The privacy and scam experts that ConsumerAffairs spoke to were pretty much in agreement that the magic number is four or five email addresses and they’re shoulder to shoulder on what those addresses should be, too.
Family, friends, and your trusted acquaintances. Give it out only to those who fit that description and avoid using it for public sign-ups or registrations. That way, you’ll minimize spam and unwanted intrusions into your personal space.
This account should be solely for work-related matters. That way, you can ensure clarity, maintain professionalism – and most importantly – strengthen security by limiting the exposure of your personal information to professional contacts.
Wolfgang Goerlich, Faculty Member at IANS Research, insists a separate shopping — including for subscriptions and newsletters — email account is an absolute must.
“For example, a shipping scam or invoicing scam sent to an email address not used for shopping is easily spotted,” he told ConsumerAffairs.
“Say one of your email addresses gets compromised because of clicking on a scam, or falling for a phishing email, the criminal wouldn’t be able to get into your bank if it’s through a separate address. And when a website or app gets breached, and they often do, it helps to keep things separate.”
Another reason to split shopping emails out from your personal email is that scammers thrive on shopping-related personal information that’s sold on the dark web. And they’re using that data to increase their efforts toward brand impersonation scams, which the Federal Trade Commission (FTC) said brought consumers $200 million more in fraud pain in 2022 than they did in 2021.
Having a social media/online forum-only email address helps control privacy, and like the other separate accounts, reduces spam in your primary accounts. Besides, you can get all those social media notifications in one place and not sprinkled throughout everything else in your in-box.

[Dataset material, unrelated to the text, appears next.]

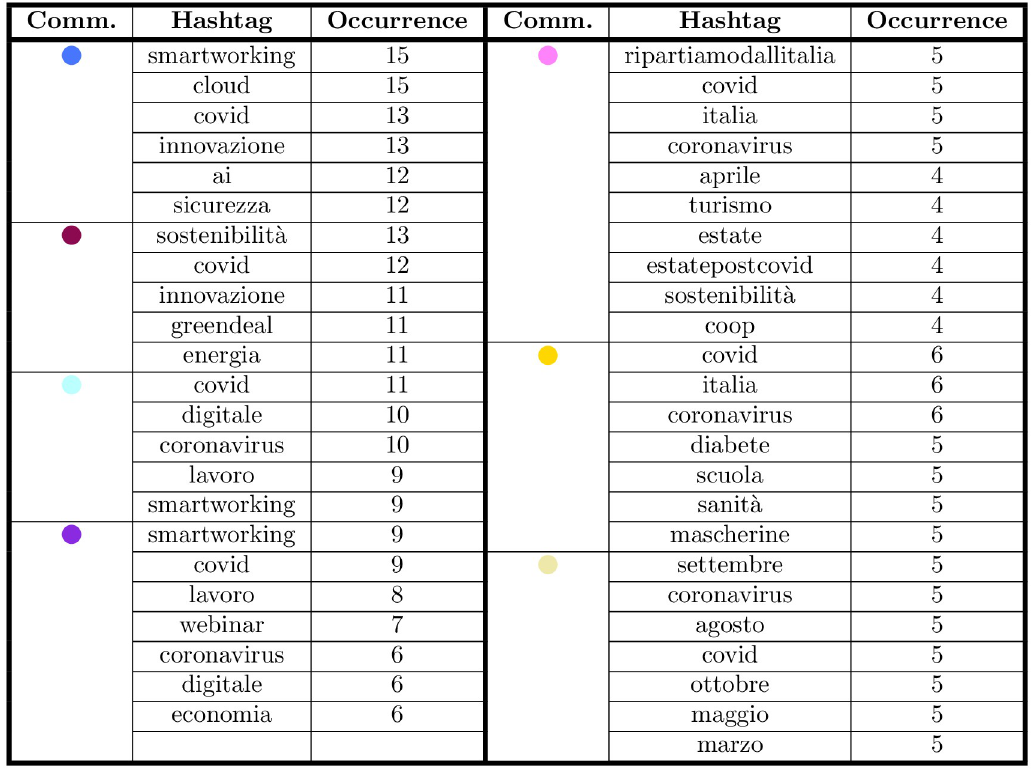
Fig 8. The top 5 frequent hashtags for the communities in the largest connected component of Fig 2. Due to the great number of ex aequo , the top 5 most frequent hashtags is, in general, longer than 5.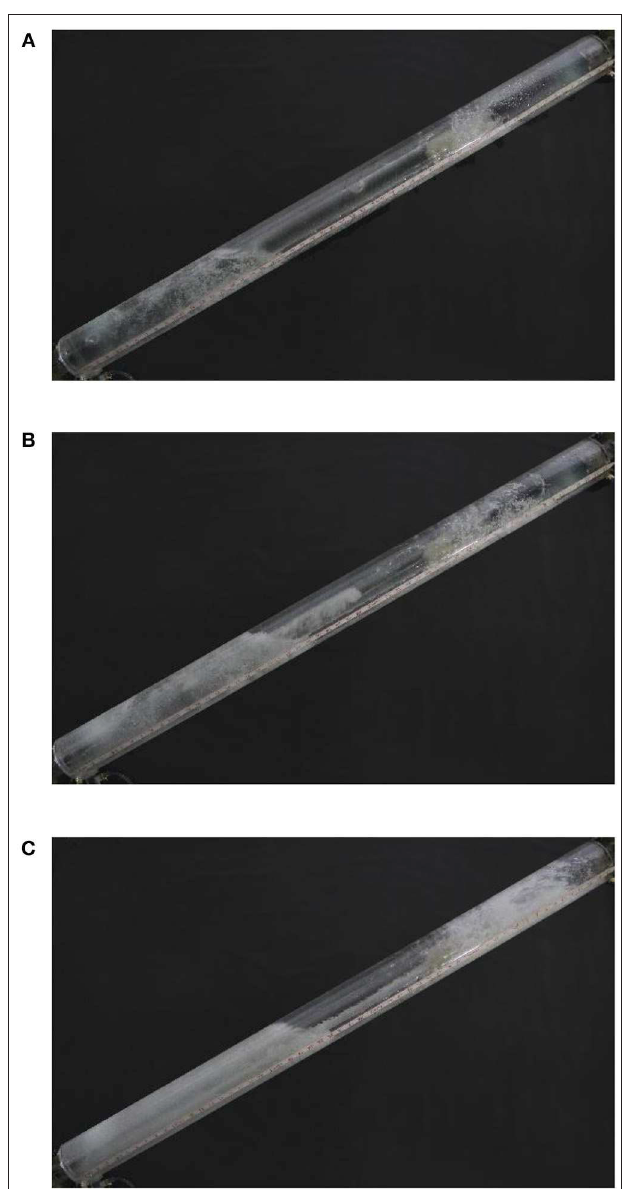
FIGURE 5 | The performance of the separator under different flows. (A) Dispersed bubble flow (Vl = 3.33 m 3 /h, β = 5%). (B) Intermittent flow (Vl = 3.33 m 3 /h, β = 50%). (C) Intermittent flow (Vl = 3.33 m 3 /h, β = 90%).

Financial scams ruined more consumers’ lives than any other ruse in 2023. And having an email account exclusively for banking, investments, and other financial activities could create a fortress against those cons.
It will add an extra layer of protection to your sensitive financial information by isolating it from potential phishing attempts and suspicious emails that might target your other accounts.
Setting everything up
What is the best way to manage them in one place? Believe it or not, it’s not difficult at all.
Josh Amishav, founder and CEO at Breachsense, suggests you use an email client like Gmail, Outlook, or Thunderbird to manage multiple accounts through a single platform. And most browsers these days allow you to “pin” multiple sites so you could, in theory, have all 4-5 email in-boxes set up as tabs next to each other in your browser.
Both Jeff Reich, executive director at the Identity Defined Security Alliance (IDSA), and Raluca Saceanu, is CEO of global cybersecurity company Smarttech247, emphasize that the most important ingredient is setting up either a “password safe” or “password manager.”
“For those who use a credential or a password manager, it becomes an easy task to manage the accounts. Under no circumstances should you ever use a password for one account on another, that cancels the entire principle of the separation,” Reich said.